-- Start of PROVIDED DATA --

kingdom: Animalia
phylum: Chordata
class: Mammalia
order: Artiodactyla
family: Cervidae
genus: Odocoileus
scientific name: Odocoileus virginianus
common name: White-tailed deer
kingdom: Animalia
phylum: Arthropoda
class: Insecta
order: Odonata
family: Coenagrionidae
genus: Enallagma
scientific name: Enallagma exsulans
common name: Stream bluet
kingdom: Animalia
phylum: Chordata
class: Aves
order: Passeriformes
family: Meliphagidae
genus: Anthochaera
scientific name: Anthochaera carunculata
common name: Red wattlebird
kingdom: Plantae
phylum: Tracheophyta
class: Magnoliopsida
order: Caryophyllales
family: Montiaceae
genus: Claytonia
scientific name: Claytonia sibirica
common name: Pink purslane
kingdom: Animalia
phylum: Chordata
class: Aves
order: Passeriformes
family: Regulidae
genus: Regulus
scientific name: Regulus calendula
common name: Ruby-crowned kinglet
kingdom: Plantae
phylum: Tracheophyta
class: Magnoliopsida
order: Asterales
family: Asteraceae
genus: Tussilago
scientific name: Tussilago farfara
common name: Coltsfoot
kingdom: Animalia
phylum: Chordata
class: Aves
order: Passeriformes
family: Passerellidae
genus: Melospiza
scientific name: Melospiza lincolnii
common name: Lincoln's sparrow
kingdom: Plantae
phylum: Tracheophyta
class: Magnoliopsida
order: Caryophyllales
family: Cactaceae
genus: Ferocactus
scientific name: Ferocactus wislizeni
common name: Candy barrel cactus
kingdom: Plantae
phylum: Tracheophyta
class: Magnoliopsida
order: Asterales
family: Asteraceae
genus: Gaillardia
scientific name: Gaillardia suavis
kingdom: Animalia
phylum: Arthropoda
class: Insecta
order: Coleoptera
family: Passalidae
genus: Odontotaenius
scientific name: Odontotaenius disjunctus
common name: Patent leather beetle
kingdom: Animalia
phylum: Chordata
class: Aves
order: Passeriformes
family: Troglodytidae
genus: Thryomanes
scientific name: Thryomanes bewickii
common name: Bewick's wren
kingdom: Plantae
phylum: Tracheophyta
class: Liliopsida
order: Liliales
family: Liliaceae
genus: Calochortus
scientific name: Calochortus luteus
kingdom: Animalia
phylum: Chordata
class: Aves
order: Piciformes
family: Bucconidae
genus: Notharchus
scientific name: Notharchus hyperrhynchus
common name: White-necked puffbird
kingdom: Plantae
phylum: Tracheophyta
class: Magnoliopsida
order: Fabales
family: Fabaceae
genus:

-- End of PROVIDED DATA --

● WRITTEN TASK
Copy all of the data above, substituting "vernacular name" for every "common name" and changing nothing else.

● REPLY
kingdom: Animalia
phylum: Chordata
class: Mammalia
order: Artiodactyla
family: Cervidae
genus: Odocoileus
scientific name: Odocoileus virginianus
vernacular name: White-tailed deer
kingdom: Animalia
phylum: Arthropoda
class: Insecta
order: Odonata
family: Coenagrionidae
genus: Enallagma
scientific name: Enallagma exsulans
vernacular name: Stream bluet
kingdom: Animalia
phylum: Chordata
class: Aves
order: Passeriformes
family: Meliphagidae
genus: Anthochaera
scientific name: Anthochaera carunculata
vernacular name: Red wattlebird
kingdom: Plantae
phylum: Tracheophyta
class: Magnoliopsida
order: Caryophyllales
family: Montiaceae
genus: Claytonia
scientific name: Claytonia sibirica
vernacular name: Pink purslane
kingdom: Animalia
phylum: Chordata
class: Aves
order: Passeriformes
family: Regulidae
genus: Regulus
scientific name: Regulus calendula
vernacular name: Ruby-crowned kinglet
kingdom: Plantae
phylum: Tracheophyta
class: Magnoliopsida
order: Asterales
family: Asteraceae
genus: Tussilago
scientific name: Tussilago farfara
vernacular name: Coltsfoot
kingdom: Animalia
phylum: Chordata
class: Aves
order: Passeriformes
family: Passerellidae
genus: Melospiza
scientific name: Melospiza lincolnii
vernacular name: Lincoln's sparrow
kingdom: Plantae
phylum: Tracheophyta
class: Magnoliopsida
order: Caryophyllales
family: Cactaceae
genus: Ferocactus
scientific name: Ferocactus wislizeni
vernacular name: Candy barrel cactus
kingdom: Plantae
phylum: Tracheophyta
class: Magnoliopsida
order: Asterales
family: Asteraceae
genus: Gaillardia
scientific name: Gaillardia suavis
kingdom: Animalia
phylum: Arthropoda
class: Insecta
order: Coleoptera
family: Passalidae
genus: Odontotaenius
scientific name: Odontotaenius disjunctus
vernacular name: Patent leather beetle
kingdom: Animalia
phylum: Chordata
class: Aves
order: Passeriformes
family: Troglodytidae
genus: Thryomanes
scientific name: Thryomanes bewickii
vernacular name: Bewick's wren
kingdom: Plantae
phylum: Tracheophyta
class: Liliopsida
order: Liliales
family: Liliaceae
genus: Calochortus
scientific name: Calochortus luteus
kingdom: Animalia
phylum: Chordata
class: Aves
order: Piciformes
family: Bucconidae
genus: Notharchus
scientific name: Notharchus hyperrhynchus
vernacular name: White-necked puffbird
kingdom: Plantae
phylum: Tracheophyta
class: Magnoliopsida
order: Fabales
family: Fabaceae
genus:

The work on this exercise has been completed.